Records from a collection
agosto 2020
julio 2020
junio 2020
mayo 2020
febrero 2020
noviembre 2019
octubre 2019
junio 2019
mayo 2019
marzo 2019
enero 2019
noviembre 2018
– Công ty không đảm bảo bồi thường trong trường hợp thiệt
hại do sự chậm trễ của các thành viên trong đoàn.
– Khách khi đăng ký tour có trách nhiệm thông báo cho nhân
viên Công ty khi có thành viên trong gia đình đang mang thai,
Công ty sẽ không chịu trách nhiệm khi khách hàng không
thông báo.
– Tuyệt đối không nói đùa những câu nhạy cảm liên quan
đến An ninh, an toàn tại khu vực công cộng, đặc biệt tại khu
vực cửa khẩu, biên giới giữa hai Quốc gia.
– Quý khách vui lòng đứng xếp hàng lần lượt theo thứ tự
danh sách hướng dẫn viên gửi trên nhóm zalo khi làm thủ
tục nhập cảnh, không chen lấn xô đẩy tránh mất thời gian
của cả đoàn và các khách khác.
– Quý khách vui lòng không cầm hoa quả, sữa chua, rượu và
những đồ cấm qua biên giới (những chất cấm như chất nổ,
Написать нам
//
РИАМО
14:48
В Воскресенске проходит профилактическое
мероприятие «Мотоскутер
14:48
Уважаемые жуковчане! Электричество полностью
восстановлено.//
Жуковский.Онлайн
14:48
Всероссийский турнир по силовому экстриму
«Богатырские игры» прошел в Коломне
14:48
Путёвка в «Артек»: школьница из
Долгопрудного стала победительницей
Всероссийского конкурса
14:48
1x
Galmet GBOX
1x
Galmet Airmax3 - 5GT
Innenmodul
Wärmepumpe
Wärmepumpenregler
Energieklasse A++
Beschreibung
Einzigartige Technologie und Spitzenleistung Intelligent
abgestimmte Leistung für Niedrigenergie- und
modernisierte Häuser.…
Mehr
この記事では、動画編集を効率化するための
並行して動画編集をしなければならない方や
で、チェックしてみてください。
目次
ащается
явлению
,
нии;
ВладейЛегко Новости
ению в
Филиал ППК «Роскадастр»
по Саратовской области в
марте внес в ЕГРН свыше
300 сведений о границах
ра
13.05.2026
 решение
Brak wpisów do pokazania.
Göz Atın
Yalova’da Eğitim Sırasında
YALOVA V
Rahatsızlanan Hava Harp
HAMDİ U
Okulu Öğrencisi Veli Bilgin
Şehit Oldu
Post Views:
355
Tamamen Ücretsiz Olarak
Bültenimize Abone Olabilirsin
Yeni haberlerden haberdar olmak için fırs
--
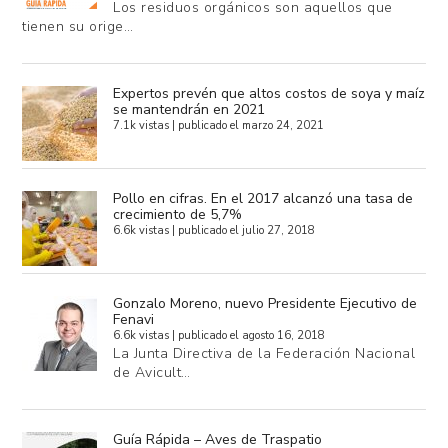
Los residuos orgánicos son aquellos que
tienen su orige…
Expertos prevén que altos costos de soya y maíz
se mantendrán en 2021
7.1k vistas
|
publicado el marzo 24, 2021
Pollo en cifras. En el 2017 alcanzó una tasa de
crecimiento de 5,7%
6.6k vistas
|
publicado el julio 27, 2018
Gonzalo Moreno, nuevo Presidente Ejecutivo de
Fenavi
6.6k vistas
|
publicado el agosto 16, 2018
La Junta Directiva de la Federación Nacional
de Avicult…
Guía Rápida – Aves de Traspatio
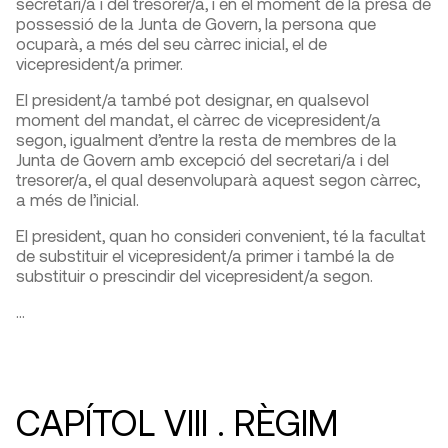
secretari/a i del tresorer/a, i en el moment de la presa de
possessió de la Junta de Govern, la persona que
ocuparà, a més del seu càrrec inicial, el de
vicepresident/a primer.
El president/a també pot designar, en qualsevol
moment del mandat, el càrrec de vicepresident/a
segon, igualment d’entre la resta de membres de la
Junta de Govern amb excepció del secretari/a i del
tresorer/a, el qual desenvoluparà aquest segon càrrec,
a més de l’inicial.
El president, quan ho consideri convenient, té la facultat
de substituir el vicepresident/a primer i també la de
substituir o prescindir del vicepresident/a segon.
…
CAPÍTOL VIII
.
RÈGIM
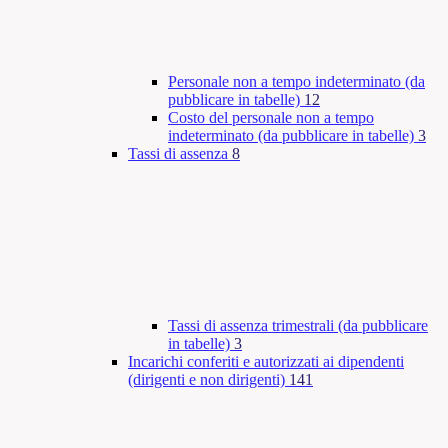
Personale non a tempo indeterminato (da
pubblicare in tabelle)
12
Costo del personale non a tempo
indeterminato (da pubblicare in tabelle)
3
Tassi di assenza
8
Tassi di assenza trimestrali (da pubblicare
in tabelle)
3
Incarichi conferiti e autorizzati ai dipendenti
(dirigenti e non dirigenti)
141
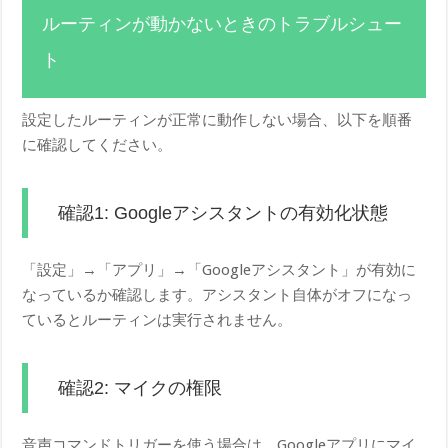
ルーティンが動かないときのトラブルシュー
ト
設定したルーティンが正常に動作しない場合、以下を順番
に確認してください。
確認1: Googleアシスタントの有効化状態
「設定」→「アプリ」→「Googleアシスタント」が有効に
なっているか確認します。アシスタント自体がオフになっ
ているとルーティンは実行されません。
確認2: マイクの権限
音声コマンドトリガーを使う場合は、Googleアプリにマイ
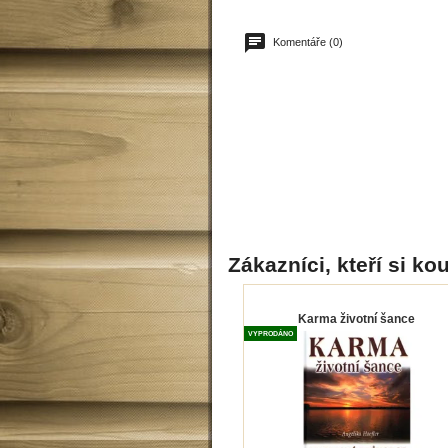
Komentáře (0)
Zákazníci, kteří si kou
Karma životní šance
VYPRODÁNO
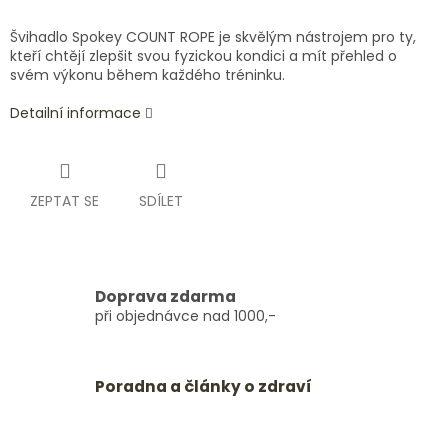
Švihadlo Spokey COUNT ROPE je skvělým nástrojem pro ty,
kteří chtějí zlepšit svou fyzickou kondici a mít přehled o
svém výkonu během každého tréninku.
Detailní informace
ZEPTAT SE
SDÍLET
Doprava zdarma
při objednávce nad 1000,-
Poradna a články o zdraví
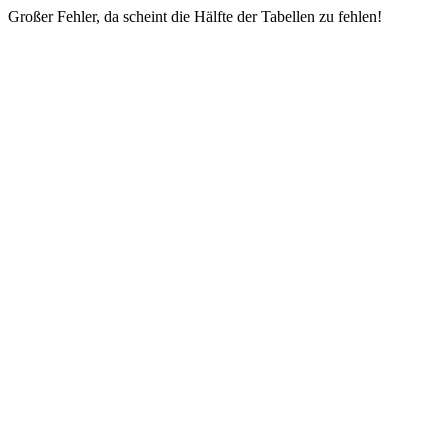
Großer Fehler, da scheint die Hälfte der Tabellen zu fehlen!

** What you will do **
All lines above with the word "primer" need to be reported.

** Written answer **
vicepresident/a primer.
de substituir el vicepresident/a primer i també la de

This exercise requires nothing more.